On today's show: Randall Bennett, former host of The 404, makes a guest appearance on the show to announce his newest business venture, Ubisoft video game event, calls from the public, face tattoos, Play-Doh bombs in lingerie stores, no-ho zones, and the $1000 iPhone application.
After a very long hiatus shrouded in mystery, Randall Bennett finally comes onto the show to reveal what he's been doing for the past few months, and contrary to our assumptions, none of it involves sleeping in! Turns out, he's working with a company called Crowd Fusion, a new "Web publishing platform built to solve the pain points of publishers at scale." We're not entirely sure what that means, but Randall lays it out all for us and even offers The 404 listeners a chance to get in on the ground floor! So if you're obsessed with anything, could be tech-related or not, e-mail him at "randall [at] crowdfusion [dot] com." We realize this is all fairly vague, but rest assured that Randall will be on the show again to debut one of the brands that Crowd Fusion is developing--we're proud of you buddy!

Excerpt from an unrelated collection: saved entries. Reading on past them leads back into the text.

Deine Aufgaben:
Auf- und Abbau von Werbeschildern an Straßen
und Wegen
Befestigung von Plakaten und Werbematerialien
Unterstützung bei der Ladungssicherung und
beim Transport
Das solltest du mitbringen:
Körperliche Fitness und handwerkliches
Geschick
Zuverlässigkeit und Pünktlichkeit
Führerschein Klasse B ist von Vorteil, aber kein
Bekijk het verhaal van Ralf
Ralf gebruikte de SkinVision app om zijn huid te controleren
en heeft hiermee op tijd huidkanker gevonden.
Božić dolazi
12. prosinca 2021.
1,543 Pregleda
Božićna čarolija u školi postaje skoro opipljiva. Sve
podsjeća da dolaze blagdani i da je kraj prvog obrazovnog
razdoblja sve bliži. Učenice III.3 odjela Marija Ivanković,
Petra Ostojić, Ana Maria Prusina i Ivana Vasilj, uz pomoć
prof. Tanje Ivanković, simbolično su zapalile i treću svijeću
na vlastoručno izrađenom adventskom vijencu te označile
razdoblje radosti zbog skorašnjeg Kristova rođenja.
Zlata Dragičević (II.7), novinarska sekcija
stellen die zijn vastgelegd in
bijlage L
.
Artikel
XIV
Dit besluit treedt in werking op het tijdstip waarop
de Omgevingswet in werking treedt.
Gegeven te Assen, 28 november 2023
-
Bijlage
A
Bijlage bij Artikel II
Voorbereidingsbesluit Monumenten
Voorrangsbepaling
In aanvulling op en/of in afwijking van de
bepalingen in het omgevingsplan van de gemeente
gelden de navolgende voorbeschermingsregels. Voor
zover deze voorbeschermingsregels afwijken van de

It's just like old times again with Randall back on the show! Jeff tell us about last night's Ubisoft event and a few titles that look interesting (Far Cry 2, Prince of Persia, Tom Clancy's Endwar), but unfortunately there's no mention of a Rubik's Cube 2 nor any word about my personal favorite, Pick Up Sticks Live. Wilson and I also talk about an innocent little prank from last night's Incubator Launch Party and even come up with a fantastic idea for our next meet-up: 404 jam sesh! More details to come.
As usual with The 404, we play a few much-appreciated calls from the public, and it's no surprise that several of them mention yesterday's show featuring THE GOAT. If you're not caught up, I won't give out any spoilers (no one likes getting Wilsoned), but let's just say that my throat was actually hoarse from laughing afterward. We also talk about a few stories from around the World Wide Web, including one multitiered story about a man with a tattoo on his face that holds up a lingerie store with a bomb made of PLAY-DOH. Go back and reread that last sentence for full effect. I can only assume that dude's Nerf gun was all out bullets.
More stories include one about Flint Michigan instituting a "no ho zone" and another about the most expensive iPhone application ever!